View Source On Gitee

tf.keras.initializers.VarianceScaling

tf.keras.initializers.VarianceScaling(
    scale=1.0, mode='fan_in', distribution='truncated_normal',
    seed=None
)

For more information, see tf.keras.initializers.VarianceScaling.

mindspore.common.initializer.XavierUniform

mindspore.common.initializer.XavierUniform(gain=1)

For more information, see mindspore.common.initializer.XavierUniform.

Usage

The main idea of the Xavier initialization method is that the variance of the output of each layer should be as equal as possible in order to make the information flow better in the network. Based on this, after partial derivation of the mathematical formula, the Xavier uniform distribution obeys U(-bound, bound), and the boud is calculated as gain * sqrt ( 6 / (fan_in+fan_out)), where gain is usually determined according to the activation function, and fan_in and fan_out represent the number of input units and the number of output units, respectively.

  • MindSpore: The implementation is the same as the above calculation, where the gain value is passed in through the function entry and the default value is 1.0.

  • TensorFlow: There are three main input parameters to note:

    distribution: can be set to “truncated_normal”, “untruncated_normal”, “uniform”, representing the generated data distribution.

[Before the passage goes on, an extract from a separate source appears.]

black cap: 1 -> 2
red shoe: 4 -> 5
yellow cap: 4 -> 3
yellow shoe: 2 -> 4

    mode: can be set to “fan_in”, “fan_out”, “fan_avg”, indicating that the denominators take the values of fan_in, fan_out, (fan_in + fan_out) / 2, respectively.

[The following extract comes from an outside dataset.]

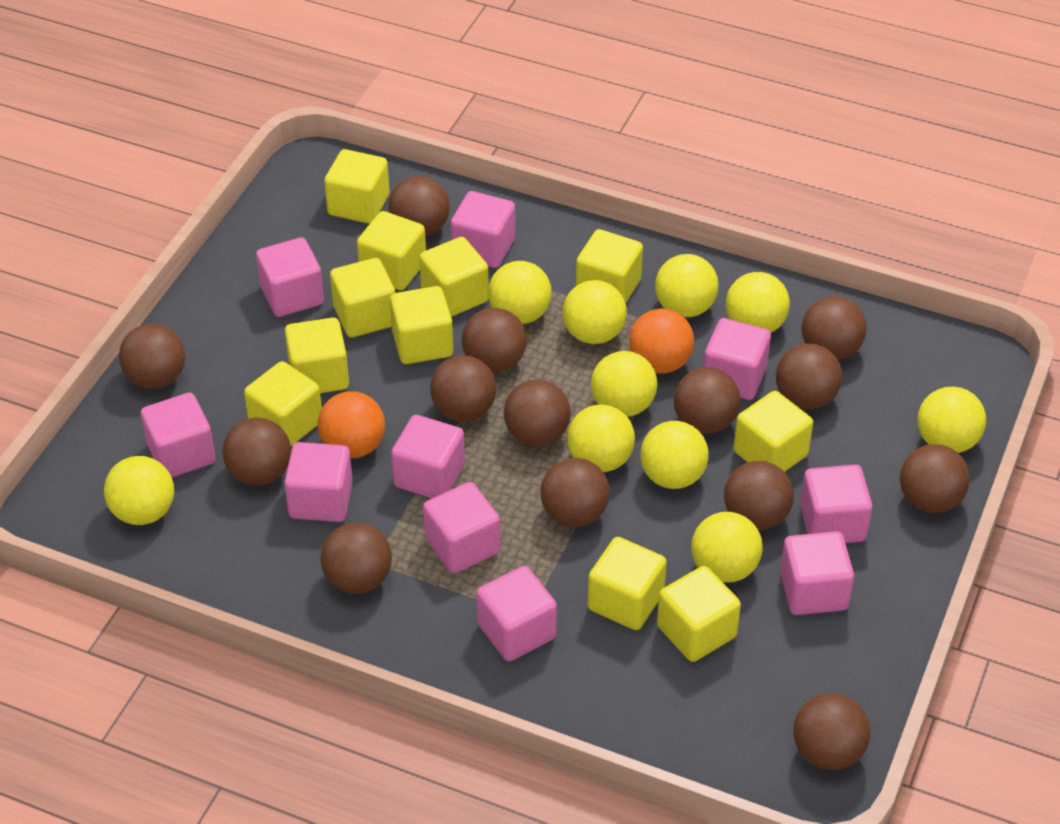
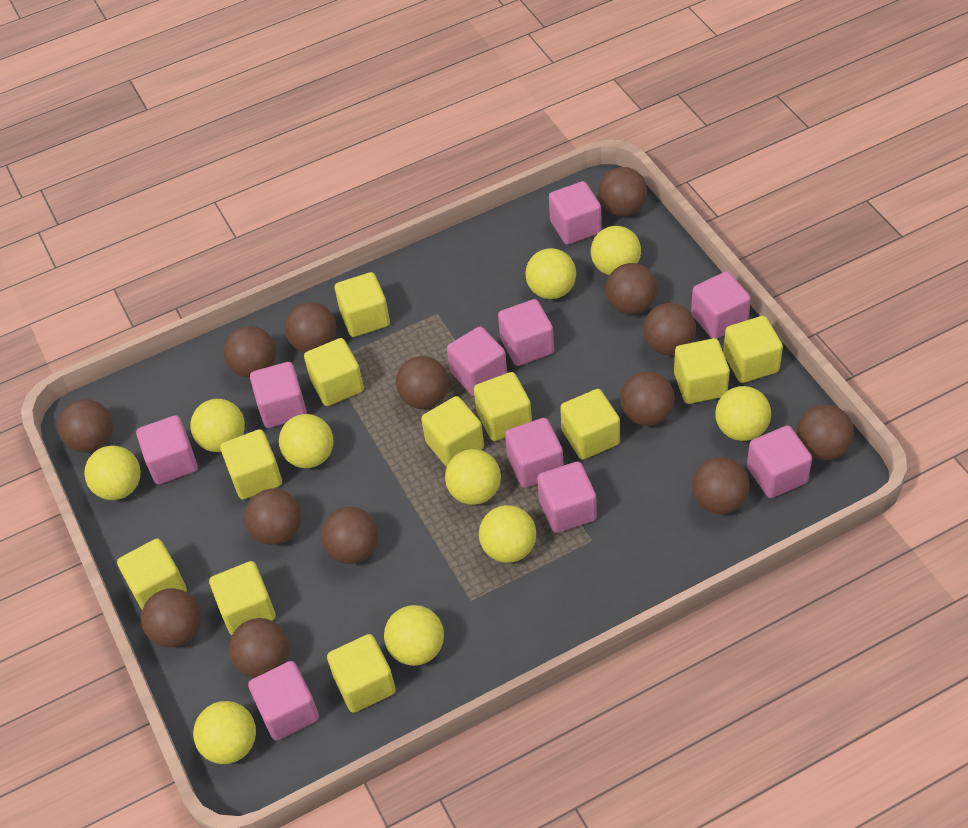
orange ball: 2 -> 0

    scale: the gain in the formula. Default value: 1.0.

    When the input is configured as distribution=”uniform” and mode=”fan_avg”, the data is generated in the same way as mindspore.common.initializer.XavierUniform.

Code Example

The following results are random.

import tensorflow as tf

init = tf.keras.initializers.VarianceScaling(mode="fan_avg", distribution="uniform")
x = init(shape=(1, 2))

with tf.Session() as sess:
    print(x.eval())

# Out:
# [[-1.1756071   0.11235881]]
import mindspore as ms
from mindspore.common.initializer import XavierUniform, initializer

x = initializer(XavierUniform(), shape=[1, 2], dtype=ms.float32)
print(x)

# out:
# [[-0.86959594  1.2498646 ]]